Before you terminate, look very carefully at whom it is complaining about the employee and what it is that everyone’s finding so offensive. Make sure there’s not some stereotypes or any bias in making the judgment about the employee’s "attitude." Are you applying a different standard to the individual because of the person’s protected class? (After that consideration), proceed as you would anyone else.

Are there any special concerns for dealing with union employees?
Union? It’s very difficult in a union context to discharge an employee for attitude. You have to establish that the conduct is detrimental to the interest of the employer, that it has affected productivity. And look at the progressive discipline of the bargaining agreement.

Finally, what if the employee is a fine employee but just difficult to work with, just an extremely unpleasant person? How do you handle that?
First, you should see who it is the employee’s not getting along with -- co-workers or the supervisor. If it’s the supervisor, you need to address it, because the supervisor is going to begin to evaluate the employee differently even though all of the objective data indicates the employee is producing well. So see if the employee is being subtly insubordinate to the supervisor, because that could lead to problems down the road. It may be a lack of skill of the supervisor in getting someone he or she doesn’t like to perform well.

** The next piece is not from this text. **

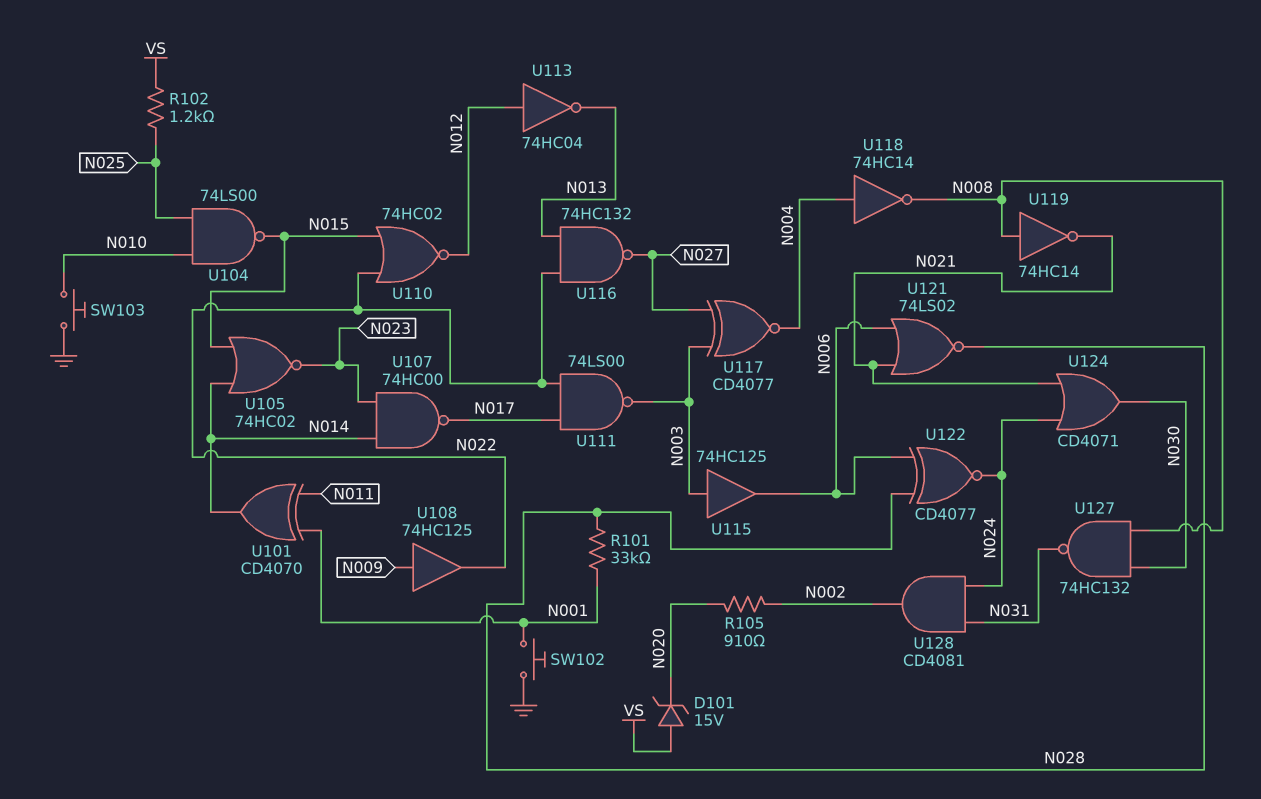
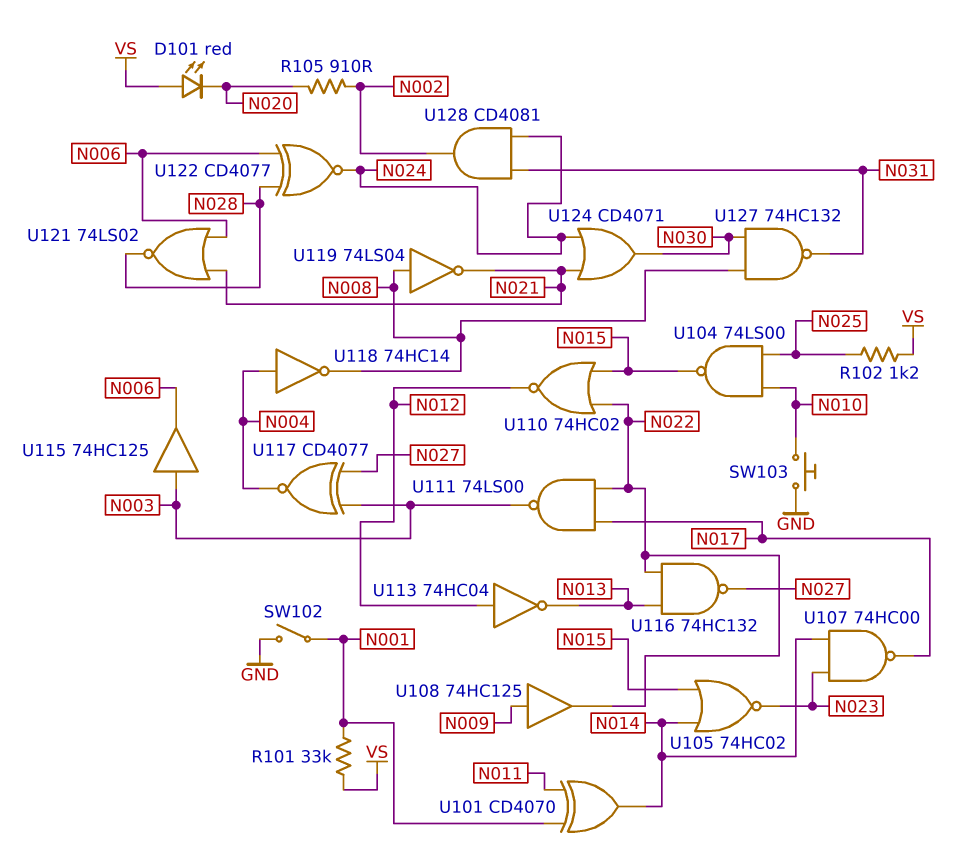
D101: zener 15V (A VS, K N020) -> LED red (A VS, K N020)
R101: 33k (N001, N028) -> 33k (N001, VS)
SW102: button (GND, N001) -> switch (GND, N001)
U119: NOT 74HC14 (in N008, out N021) -> NOT 74LS04 (in N008, out N021)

And if it’s co-workers who are complaining?
The employee who’s a high producer, reliable and good for business, but co-workers just don’t like him or her --there’s no way to fix that problem because it’s a matter of opinion. It’s very hard to discipline anyone for an inability to associate with others, unless it’s a matter of teamwork, and the team members aren’t working cooperatively with each other. That’s the only way you can really (get at) that problem.

Anything else?
It’s been my experience that a long-service employee who exhibits new behavior as a bad attitude has underlying reasons that are either personal or medical that you may not be familiar with, or under most laws (you may not) inquire about. It may (be) the situation in which counseling or affording access to the Employee Assistance Plan (EAP) to assist that employee (will help).

How should human resources professionals approach that?
When an employee has a series of problems, (outline the problems for the employee), ask for any explanation for the behavior, ask if he or she needs any assistance, explain that (your conversation with him or her is) confidential. Just give the employee that opportunity.

Workforce, July 1998, Vol. 77, No. 7, pp. 82-84.